Combination Fire and Smoke Dampers
STEP 1 – The relay and alarm panel is test by the alarm company making sure the alarm panel is “speaking” to the actuator/motor on the damper.
STEP 2 – The smoke detector or relay from the area smoke detector system is tested by the alarm company, but they do not test the damper.
Actuator/motor is tested by a damper expert making sure the damper operated and is in compliance with NFPA 105.
Fire Damper Inspection
Fire dampers are operated manually and are not connected to an alarm panell, therefore the alarm company would not test them. In an emergency, the fire damper closes when the fusible link melt at a specified rating per link.
Fire dampers are tested and inspected by a damper expert who manually releases the link ensuring the damper operated per NFPA 80.

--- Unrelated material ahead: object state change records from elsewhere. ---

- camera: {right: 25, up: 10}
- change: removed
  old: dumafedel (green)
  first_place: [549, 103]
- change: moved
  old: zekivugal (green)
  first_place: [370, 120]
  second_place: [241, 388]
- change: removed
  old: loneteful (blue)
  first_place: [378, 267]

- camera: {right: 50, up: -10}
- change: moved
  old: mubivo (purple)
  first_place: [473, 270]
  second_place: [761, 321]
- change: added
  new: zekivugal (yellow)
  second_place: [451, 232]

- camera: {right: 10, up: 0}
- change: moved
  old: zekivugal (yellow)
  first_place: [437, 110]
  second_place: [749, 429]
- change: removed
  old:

We have created this cheat sheet for you to help you better understand the difference between the alarm test and the code mandated fire and smoke damper inspection.
Damper Expert such as LSS
|Test relay is communicating with smoke damper from Fire Panel||YES (Per NFPA 72)||no|
|Develop report showing a listing of the location of all dampers with identifier, a pass/fail result complete with a detailed explanation of failed dampers if applicable||no||YES (Per NFPA 80 and 105)|
|Digital photographs of each damper before and after performance of the inspection services (showing each damper opened and where operable, closed)||no||YES (Per NFPA 80 and 105)|
|Operate (i.e. actuate) all dampers||no||YES (Per NFPA 80 and 105)|
|Remove and reset all fusible links on fire dampers to verify closure||no||YES (Per NFPA 80 and 105)|
|Replace fusible links that are compromised||no||YES (Per NFPA 80 and 105)|
|As necessary, lubricate all moving parts on each damper||no||YES (Per NFPA 80 and 105)|
|Clear each damper of any debris that would impede normal operation||no||YES (Per NFPA 80 and 105)|
|Coordinate with local fire department to place customer’s fire alarm system in test mode to conduct inspection of smoke and /or combination dampers||no||YES (Per NFPA 80 and 105)|
|Manually activate actuators on electric & pneumatic smoke and or combination dampers to verify operation||no||YES (Per NFPA 80 and 105)|
|If no access to existing damper, properly sized access doors will be installed by contractor to facilitate inspection||no||YES (Per NFPA 80 and 105)|
|Apply identification stickers on ceilings or other location to assist in locating dampers following inspection||no||YES (Per NFPA 80 and 105)|
|Provide customer with pricing to repair dampers that have failed an inspection||no||YES (Per NFPA 80 and 105)|
|Provide customer with repairs of failed dampers||no||YES (Per NFPA 80 and 105)|
|Mark locations of dampers on customer drawings if applicable||no||YES (Per NFPA 80 and 105)|
|If damper inaccessible, location will still be mapped on prints and included in report||no||YES (Per NFPA 80 and 105)|
Keep in mind that dampers fail frequently. Periodic inspection is the only way to confirm full functionality. Roughly 10% of dampers fail in facilities with a history of performing routine damper inspections. A staggering 35% of dampers fail in those facilities not performing periodic inspections. Where does your facility fall?